Migrating Spark Shuffle Service from ESS to RSS (Celeborn) at Zhihu: Design, Implementation, and Benefits

Zhihu runs a large Hadoop cluster where daily Spark jobs generate over 3 PB of shuffle data, with some stages reaching 100 TB. The existing External Shuffle Service (ESS) provides stability but suffers from massive random I/O and network connections, leading to disk IOPS bottlenecks and unstable job performance.

To address these limitations, Zhihu evaluated push‑based shuffle solutions, focusing on two open‑source projects: Apache Uniffle (from Tencent) and Apache Celeborn (from Alibaba). Benchmarking with a TPC‑DS 3000sf dataset showed both RSS implementations outperform ESS, with Celeborn offering lower memory consumption.

After testing, Zhihu chose Celeborn for production deployment. The architecture places a Celeborn Worker on each Hadoop node, isolates its disks from ESS, and performs a phased gray‑scale migration of Spark jobs, adding necessary Celeborn parameters via an automated Spark‑job‑parameter‑optimization service.

During migration, several issues were encountered and resolved:

OutOfMemoryError caused by excessive native thread creation in Kyuubi‑managed Spark drivers; the limit was raised by adjusting Systemd's DefaultTasksMax configuration.

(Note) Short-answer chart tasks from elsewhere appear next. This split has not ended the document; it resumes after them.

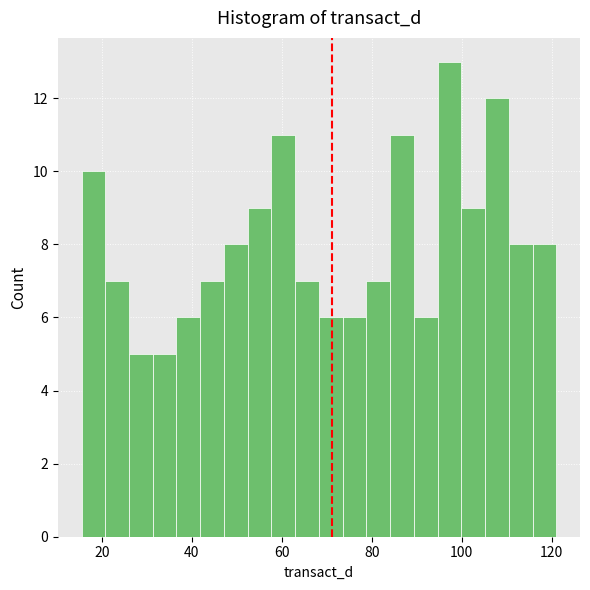

Around what value on the x-axis is the tallest bar? Give the approximate position of its centre, as read against the axis.

98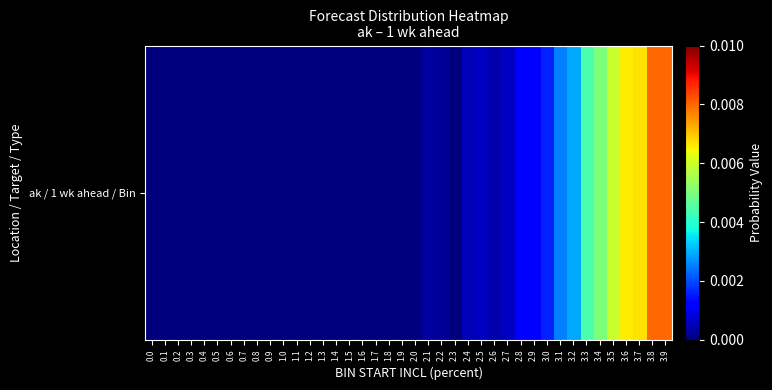

True or false: the data shows 0.0 at 1.0.

True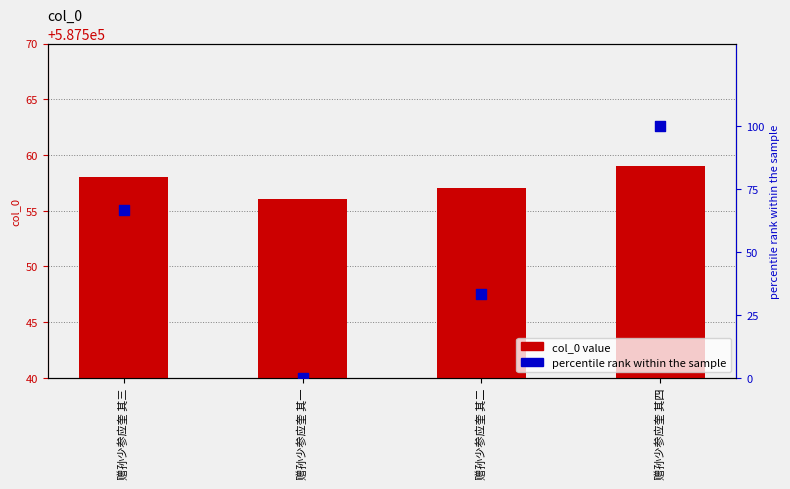

What is the total value across all series at 赠孙少参应奎 其二?

587590.3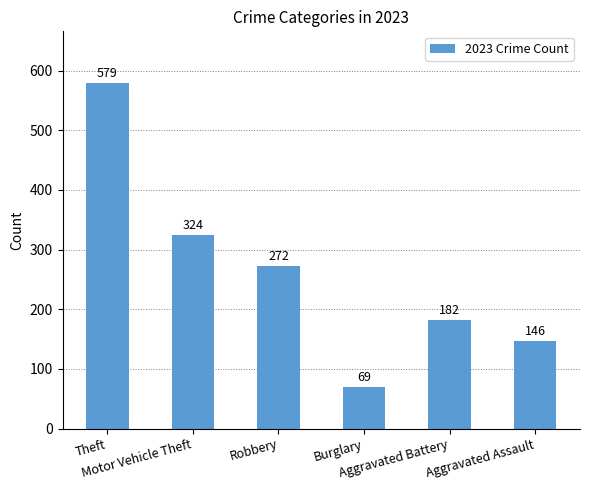

Rank the categories by value from lowest to highest.

Burglary, Aggravated Assault, Aggravated Battery, Robbery, Motor Vehicle Theft, Theft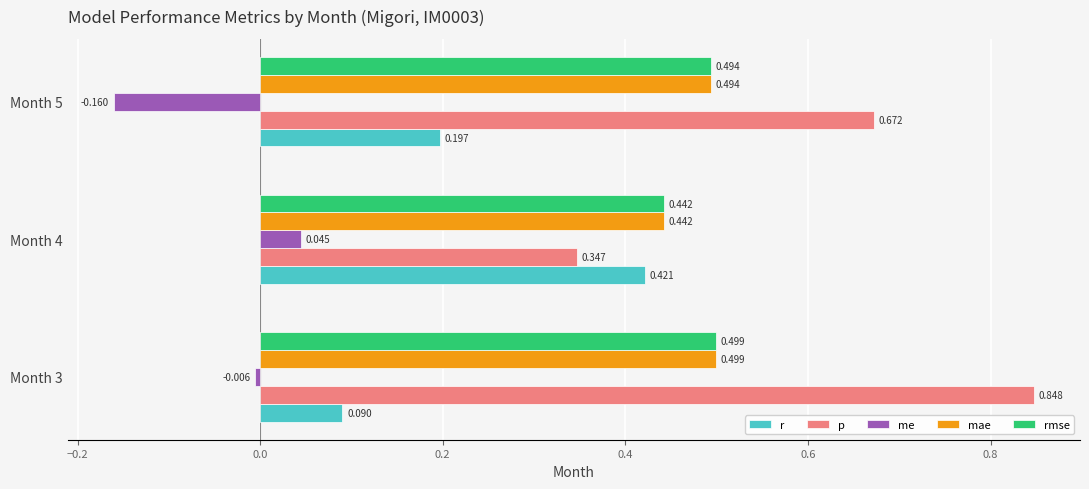

Is the value of me at Month 4 greater than the value of p at Month 3?

No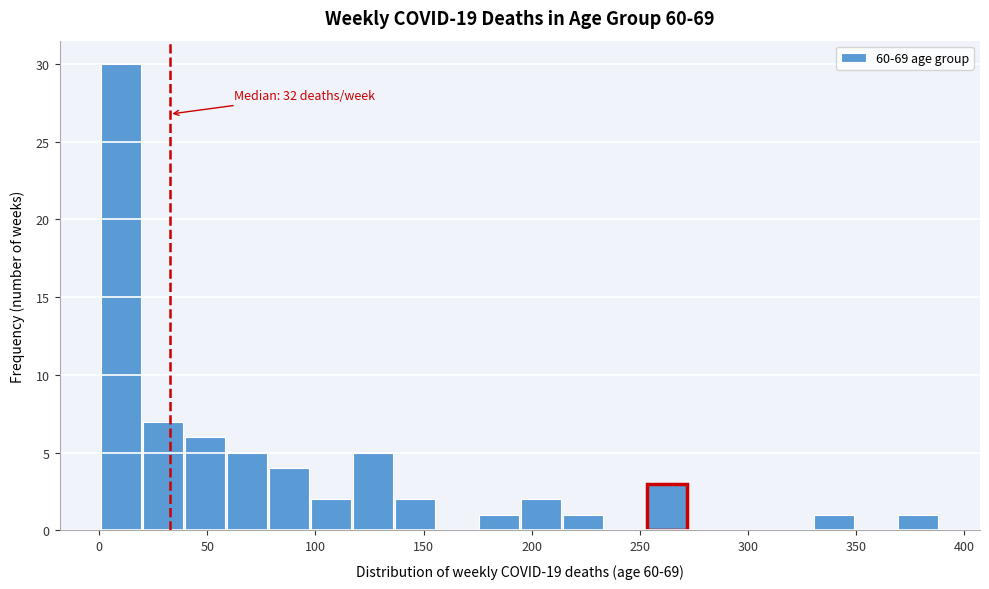

Around what value on the x-axis is the tallest bar? Give the approximate position of its centre, as read against the axis.

10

Spark jobs ignored Celeborn parameters due to the spark.executor.userClassPathFirst=true setting, which caused class‑loader mismatches; removing this flag restored proper shuffle selection.

GlobalLimit operators generated huge shuffle writes to a single RSS node; a rule inserting a LocalLimit before GlobalLimit reduced data volume and prevented node exclusion.

High node load caused shuffle timeouts; timeouts were increased, buffer sizes enlarged, and disk‑load‑aware slot scheduling was introduced.

Worker connection spikes were mitigated by capping the maximum workers per job to 500, configured with celeborn.master.slot.assign.maxWorkers 500 .

Post‑migration results show RSS consumes only one‑sixth of the cluster’s disk resources while handling over one‑third of shuffle traffic. Job latency improved by more than 30 % at the 99th percentile, and overall CPU and memory usage decreased despite continuous addition of new jobs.

Future work includes extending Celeborn to Spark SQL ETL jobs, supporting MapReduce workloads, fully decommissioning ESS to free NodeManager memory, and enhancing Celeborn’s compatibility with high‑load nodes.

References: "Spark+Celeborn: Faster, More Stable, More Elastic" and "Magnet: Push‑based Shuffle Service for Large‑scale Data Processing".